Hava bir damara düşerse ne olur?
19.10
18304
Enjekte edildiğinde yada bir “sistem” kurulduğunda en oldukça niçin korkarız? Evet, havanın damarlara düşmesidir.
Çoğumuza gore, bu durumda bir şahıs derhal ölür. Fakat bu bir efsanedir.
Bir arterin hava ile tıkanması (embolizm) ve 20 santimetreküp havanın ansızın büyük bir kaba girmesi sonucunda kişinin ölmesi mümkündür. Düzgüsel bir enjeksiyon esnasında bu mümkün değildir. Şırınganın içinde gördüğümüz minik hava kabarcıkları damara girerse vücut tarafınca emilecek ve herhangi bir zarar vermeyecektir. Oldukça ender durumlarda enjeksiyon bölgesinde morarma meydana gelebilir.

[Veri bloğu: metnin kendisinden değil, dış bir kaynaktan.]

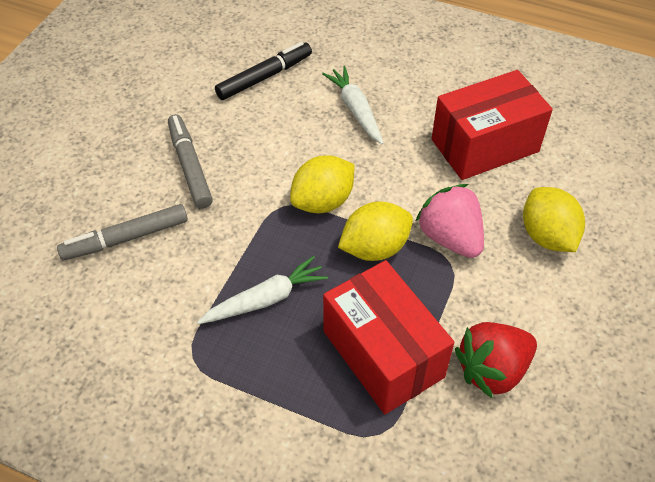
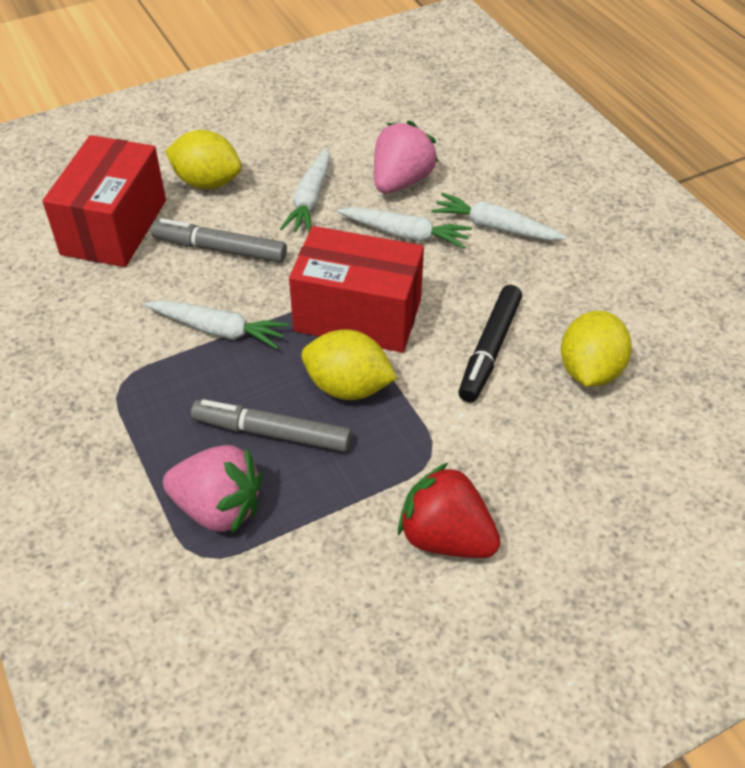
pink strawberry: [416,184,484,258] = 1 -> [163,445,262,535] [374,121,438,194] = 2
white carrot: [197,256,328,324] [322,66,384,145] = 2 -> [144,300,289,349] [280,147,330,234] [337,207,472,249] [432,193,566,241] = 4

“Sistem” in sonunda hastalar çoğu zaman kalan havanın damara geçmesinden korkarlar. Sadece bu fizyolojik olarak mümkün değildir. “Sistem” çoğu zaman periferik kan damarlarına (kollar, kollar, bacaklar) enjekte edilir. Bu kaplardaki tazyik o denli yüksektir ki, kaba hava kabarcıklarının girmesi imkansızdır. Yakından bakarsanız, “sistem” tamamlandığında, sıvının bir kısmının tüpte kaldığını ve kaba girmediğini görmüş olacaksınız.
Sadece tıbbi manipülasyon kurallarına gore hemşireler çoğu zaman enjeksiyondan yada “sistemden” ilkin havayı çıkarırlar.
Daha sofistike tıbbi ekipman, havayı otomatikman tahliye eden hususi filtrelere haizdir.
Havayolu tıkanıklığı ve buna bağlı ölümler, büyük kan damarlarının hasar görmesiyle beraber şiddetli travma, ameliyat ve patolojik doğumlar esnasında mümkündür. Sadece bu da oldukça nadiren olur.